Exercise description
Return every record below exactly as given.

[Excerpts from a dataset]
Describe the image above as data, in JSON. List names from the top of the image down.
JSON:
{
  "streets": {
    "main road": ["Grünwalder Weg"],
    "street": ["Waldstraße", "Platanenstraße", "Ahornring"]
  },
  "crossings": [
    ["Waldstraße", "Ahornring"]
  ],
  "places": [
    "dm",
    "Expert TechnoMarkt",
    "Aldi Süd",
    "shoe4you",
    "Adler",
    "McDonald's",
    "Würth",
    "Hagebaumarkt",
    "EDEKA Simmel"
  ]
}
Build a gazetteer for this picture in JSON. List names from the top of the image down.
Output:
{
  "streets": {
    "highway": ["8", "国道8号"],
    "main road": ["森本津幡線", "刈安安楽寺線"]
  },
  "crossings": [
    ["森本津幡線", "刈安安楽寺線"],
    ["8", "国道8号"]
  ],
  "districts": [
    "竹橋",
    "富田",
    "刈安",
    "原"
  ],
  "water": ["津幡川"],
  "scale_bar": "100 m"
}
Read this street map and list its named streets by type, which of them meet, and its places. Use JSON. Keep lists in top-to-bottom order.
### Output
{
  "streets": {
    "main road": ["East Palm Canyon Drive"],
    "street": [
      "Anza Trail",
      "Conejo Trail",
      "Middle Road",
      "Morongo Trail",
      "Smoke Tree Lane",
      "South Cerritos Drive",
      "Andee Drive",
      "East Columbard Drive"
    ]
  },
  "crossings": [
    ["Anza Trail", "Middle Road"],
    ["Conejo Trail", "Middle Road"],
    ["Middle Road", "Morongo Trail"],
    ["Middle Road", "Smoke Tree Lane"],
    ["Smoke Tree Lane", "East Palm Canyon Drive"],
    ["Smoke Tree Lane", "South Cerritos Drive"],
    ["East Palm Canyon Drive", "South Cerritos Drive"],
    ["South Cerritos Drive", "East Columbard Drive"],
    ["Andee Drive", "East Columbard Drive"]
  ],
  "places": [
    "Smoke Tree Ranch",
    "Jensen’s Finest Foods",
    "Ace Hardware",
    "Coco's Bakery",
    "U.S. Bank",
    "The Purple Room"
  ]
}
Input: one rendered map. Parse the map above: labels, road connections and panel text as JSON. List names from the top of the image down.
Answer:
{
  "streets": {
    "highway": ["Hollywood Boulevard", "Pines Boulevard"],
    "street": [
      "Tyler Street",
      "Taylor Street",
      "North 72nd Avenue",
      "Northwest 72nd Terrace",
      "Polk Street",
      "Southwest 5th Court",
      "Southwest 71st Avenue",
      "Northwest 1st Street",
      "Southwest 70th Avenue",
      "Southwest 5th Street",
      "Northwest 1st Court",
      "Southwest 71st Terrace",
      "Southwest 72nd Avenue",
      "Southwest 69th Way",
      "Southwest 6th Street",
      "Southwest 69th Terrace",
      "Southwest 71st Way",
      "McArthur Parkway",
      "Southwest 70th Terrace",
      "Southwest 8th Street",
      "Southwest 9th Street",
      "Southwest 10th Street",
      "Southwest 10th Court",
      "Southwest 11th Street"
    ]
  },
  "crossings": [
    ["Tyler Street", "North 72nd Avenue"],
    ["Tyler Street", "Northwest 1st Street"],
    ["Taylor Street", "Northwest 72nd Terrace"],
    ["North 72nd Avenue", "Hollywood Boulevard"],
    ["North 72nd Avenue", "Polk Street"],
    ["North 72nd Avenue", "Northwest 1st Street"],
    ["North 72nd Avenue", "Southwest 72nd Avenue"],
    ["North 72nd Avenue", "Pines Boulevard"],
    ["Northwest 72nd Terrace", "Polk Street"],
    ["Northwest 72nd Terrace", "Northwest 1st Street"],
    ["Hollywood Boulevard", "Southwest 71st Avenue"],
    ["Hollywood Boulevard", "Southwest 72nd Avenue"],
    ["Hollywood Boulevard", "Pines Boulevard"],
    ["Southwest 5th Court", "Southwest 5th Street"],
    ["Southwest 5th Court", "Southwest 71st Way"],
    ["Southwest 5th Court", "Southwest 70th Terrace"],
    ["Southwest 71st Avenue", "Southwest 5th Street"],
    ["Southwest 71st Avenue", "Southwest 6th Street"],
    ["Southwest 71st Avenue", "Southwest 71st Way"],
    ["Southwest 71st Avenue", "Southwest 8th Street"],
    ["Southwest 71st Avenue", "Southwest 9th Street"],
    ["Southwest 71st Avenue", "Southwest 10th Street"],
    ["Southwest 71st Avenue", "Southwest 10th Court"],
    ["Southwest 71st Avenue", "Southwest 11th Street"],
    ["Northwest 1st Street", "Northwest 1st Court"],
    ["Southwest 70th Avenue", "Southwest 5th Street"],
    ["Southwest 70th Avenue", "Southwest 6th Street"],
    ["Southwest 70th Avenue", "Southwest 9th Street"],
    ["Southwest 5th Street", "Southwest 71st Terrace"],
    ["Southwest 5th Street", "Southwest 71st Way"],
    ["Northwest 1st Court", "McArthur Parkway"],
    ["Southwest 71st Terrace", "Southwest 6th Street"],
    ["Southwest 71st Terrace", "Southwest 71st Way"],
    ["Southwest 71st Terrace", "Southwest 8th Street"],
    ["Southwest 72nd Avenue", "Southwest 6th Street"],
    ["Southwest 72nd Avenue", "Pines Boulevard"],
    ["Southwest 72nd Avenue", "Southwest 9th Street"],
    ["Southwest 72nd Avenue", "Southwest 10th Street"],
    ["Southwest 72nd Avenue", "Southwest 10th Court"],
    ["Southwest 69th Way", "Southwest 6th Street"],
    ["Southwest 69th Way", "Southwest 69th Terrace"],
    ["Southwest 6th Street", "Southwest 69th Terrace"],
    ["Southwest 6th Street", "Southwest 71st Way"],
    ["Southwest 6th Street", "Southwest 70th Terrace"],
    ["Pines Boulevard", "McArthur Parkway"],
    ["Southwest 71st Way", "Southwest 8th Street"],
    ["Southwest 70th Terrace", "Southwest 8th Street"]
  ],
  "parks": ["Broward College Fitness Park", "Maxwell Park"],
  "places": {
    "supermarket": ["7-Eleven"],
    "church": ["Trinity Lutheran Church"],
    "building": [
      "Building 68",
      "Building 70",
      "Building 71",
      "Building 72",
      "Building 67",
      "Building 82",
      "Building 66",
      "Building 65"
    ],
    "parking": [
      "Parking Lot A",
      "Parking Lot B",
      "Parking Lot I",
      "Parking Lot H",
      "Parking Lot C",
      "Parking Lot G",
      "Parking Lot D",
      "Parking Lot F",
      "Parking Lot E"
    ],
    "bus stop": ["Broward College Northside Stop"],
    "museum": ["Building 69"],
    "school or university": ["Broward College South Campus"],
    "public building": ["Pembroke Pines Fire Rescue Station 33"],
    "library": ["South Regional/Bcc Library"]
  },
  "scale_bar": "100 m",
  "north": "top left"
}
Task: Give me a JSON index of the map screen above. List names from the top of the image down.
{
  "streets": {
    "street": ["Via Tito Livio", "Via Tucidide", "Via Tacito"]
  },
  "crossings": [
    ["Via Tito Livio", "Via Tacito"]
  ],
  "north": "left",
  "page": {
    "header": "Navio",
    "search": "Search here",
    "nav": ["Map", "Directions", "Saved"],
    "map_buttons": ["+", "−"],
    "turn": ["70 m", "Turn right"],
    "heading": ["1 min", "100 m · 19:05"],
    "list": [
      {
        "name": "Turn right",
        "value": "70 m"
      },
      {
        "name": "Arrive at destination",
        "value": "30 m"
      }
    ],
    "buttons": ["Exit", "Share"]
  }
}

Reply to the task
Describe the image above as data, in JSON. List names from the top of the image down.
JSON:
{
  "streets": {
    "main road": ["Grünwalder Weg"],
    "street": ["Waldstraße", "Platanenstraße", "Ahornring"]
  },
  "crossings": [
    ["Waldstraße", "Ahornring"]
  ],
  "places": [
    "dm",
    "Expert TechnoMarkt",
    "Aldi Süd",
    "shoe4you",
    "Adler",
    "McDonald's",
    "Würth",
    "Hagebaumarkt",
    "EDEKA Simmel"
  ]
}
Build a gazetteer for this picture in JSON. List names from the top of the image down.
Output:
{
  "streets": {
    "highway": ["8", "国道8号"],
    "main road": ["森本津幡線", "刈安安楽寺線"]
  },
  "crossings": [
    ["森本津幡線", "刈安安楽寺線"],
    ["8", "国道8号"]
  ],
  "districts": [
    "竹橋",
    "富田",
    "刈安",
    "原"
  ],
  "water": ["津幡川"],
  "scale_bar": "100 m"
}
Read this street map and list its named streets by type, which of them meet, and its places. Use JSON. Keep lists in top-to-bottom order.
### Output
{
  "streets": {
    "main road": ["East Palm Canyon Drive"],
    "street": [
      "Anza Trail",
      "Conejo Trail",
      "Middle Road",
      "Morongo Trail",
      "Smoke Tree Lane",
      "South Cerritos Drive",
      "Andee Drive",
      "East Columbard Drive"
    ]
  },
  "crossings": [
    ["Anza Trail", "Middle Road"],
    ["Conejo Trail", "Middle Road"],
    ["Middle Road", "Morongo Trail"],
    ["Middle Road", "Smoke Tree Lane"],
    ["Smoke Tree Lane", "East Palm Canyon Drive"],
    ["Smoke Tree Lane", "South Cerritos Drive"],
    ["East Palm Canyon Drive", "South Cerritos Drive"],
    ["South Cerritos Drive", "East Columbard Drive"],
    ["Andee Drive", "East Columbard Drive"]
  ],
  "places": [
    "Smoke Tree Ranch",
    "Jensen’s Finest Foods",
    "Ace Hardware",
    "Coco's Bakery",
    "U.S. Bank",
    "The Purple Room"
  ]
}
Input: one rendered map. Parse the map above: labels, road connections and panel text as JSON. List names from the top of the image down.
Answer:
{
  "streets": {
    "highway": ["Hollywood Boulevard", "Pines Boulevard"],
    "street": [
      "Tyler Street",
      "Taylor Street",
      "North 72nd Avenue",
      "Northwest 72nd Terrace",
      "Polk Street",
      "Southwest 5th Court",
      "Southwest 71st Avenue",
      "Northwest 1st Street",
      "Southwest 70th Avenue",
      "Southwest 5th Street",
      "Northwest 1st Court",
      "Southwest 71st Terrace",
      "Southwest 72nd Avenue",
      "Southwest 69th Way",
      "Southwest 6th Street",
      "Southwest 69th Terrace",
      "Southwest 71st Way",
      "McArthur Parkway",
      "Southwest 70th Terrace",
      "Southwest 8th Street",
      "Southwest 9th Street",
      "Southwest 10th Street",
      "Southwest 10th Court",
      "Southwest 11th Street"
    ]
  },
  "crossings": [
    ["Tyler Street", "North 72nd Avenue"],
    ["Tyler Street", "Northwest 1st Street"],
    ["Taylor Street", "Northwest 72nd Terrace"],
    ["North 72nd Avenue", "Hollywood Boulevard"],
    ["North 72nd Avenue", "Polk Street"],
    ["North 72nd Avenue", "Northwest 1st Street"],
    ["North 72nd Avenue", "Southwest 72nd Avenue"],
    ["North 72nd Avenue", "Pines Boulevard"],
    ["Northwest 72nd Terrace", "Polk Street"],
    ["Northwest 72nd Terrace", "Northwest 1st Street"],
    ["Hollywood Boulevard", "Southwest 71st Avenue"],
    ["Hollywood Boulevard", "Southwest 72nd Avenue"],
    ["Hollywood Boulevard", "Pines Boulevard"],
    ["Southwest 5th Court", "Southwest 5th Street"],
    ["Southwest 5th Court", "Southwest 71st Way"],
    ["Southwest 5th Court", "Southwest 70th Terrace"],
    ["Southwest 71st Avenue", "Southwest 5th Street"],
    ["Southwest 71st Avenue", "Southwest 6th Street"],
    ["Southwest 71st Avenue", "Southwest 71st Way"],
    ["Southwest 71st Avenue", "Southwest 8th Street"],
    ["Southwest 71st Avenue", "Southwest 9th Street"],
    ["Southwest 71st Avenue", "Southwest 10th Street"],
    ["Southwest 71st Avenue", "Southwest 10th Court"],
    ["Southwest 71st Avenue", "Southwest 11th Street"],
    ["Northwest 1st Street", "Northwest 1st Court"],
    ["Southwest 70th Avenue", "Southwest 5th Street"],
    ["Southwest 70th Avenue", "Southwest 6th Street"],
    ["Southwest 70th Avenue", "Southwest 9th Street"],
    ["Southwest 5th Street", "Southwest 71st Terrace"],
    ["Southwest 5th Street", "Southwest 71st Way"],
    ["Northwest 1st Court", "McArthur Parkway"],
    ["Southwest 71st Terrace", "Southwest 6th Street"],
    ["Southwest 71st Terrace", "Southwest 71st Way"],
    ["Southwest 71st Terrace", "Southwest 8th Street"],
    ["Southwest 72nd Avenue", "Southwest 6th Street"],
    ["Southwest 72nd Avenue", "Pines Boulevard"],
    ["Southwest 72nd Avenue", "Southwest 9th Street"],
    ["Southwest 72nd Avenue", "Southwest 10th Street"],
    ["Southwest 72nd Avenue", "Southwest 10th Court"],
    ["Southwest 69th Way", "Southwest 6th Street"],
    ["Southwest 69th Way", "Southwest 69th Terrace"],
    ["Southwest 6th Street", "Southwest 69th Terrace"],
    ["Southwest 6th Street", "Southwest 71st Way"],
    ["Southwest 6th Street", "Southwest 70th Terrace"],
    ["Pines Boulevard", "McArthur Parkway"],
    ["Southwest 71st Way", "Southwest 8th Street"],
    ["Southwest 70th Terrace", "Southwest 8th Street"]
  ],
  "parks": ["Broward College Fitness Park", "Maxwell Park"],
  "places": {
    "supermarket": ["7-Eleven"],
    "church": ["Trinity Lutheran Church"],
    "building": [
      "Building 68",
      "Building 70",
      "Building 71",
      "Building 72",
      "Building 67",
      "Building 82",
      "Building 66",
      "Building 65"
    ],
    "parking": [
      "Parking Lot A",
      "Parking Lot B",
      "Parking Lot I",
      "Parking Lot H",
      "Parking Lot C",
      "Parking Lot G",
      "Parking Lot D",
      "Parking Lot F",
      "Parking Lot E"
    ],
    "bus stop": ["Broward College Northside Stop"],
    "museum": ["Building 69"],
    "school or university": ["Broward College South Campus"],
    "public building": ["Pembroke Pines Fire Rescue Station 33"],
    "library": ["South Regional/Bcc Library"]
  },
  "scale_bar": "100 m",
  "north": "top left"
}
Task: Give me a JSON index of the map screen above. List names from the top of the image down.
{
  "streets": {
    "street": ["Via Tito Livio", "Via Tucidide", "Via Tacito"]
  },
  "crossings": [
    ["Via Tito Livio", "Via Tacito"]
  ],
  "north": "left",
  "page": {
    "header": "Navio",
    "search": "Search here",
    "nav": ["Map", "Directions", "Saved"],
    "map_buttons": ["+", "−"],
    "turn": ["70 m", "Turn right"],
    "heading": ["1 min", "100 m · 19:05"],
    "list": [
      {
        "name": "Turn right",
        "value": "70 m"
      },
      {
        "name": "Arrive at destination",
        "value": "30 m"
      }
    ],
    "buttons": ["Exit", "Share"]
  }
}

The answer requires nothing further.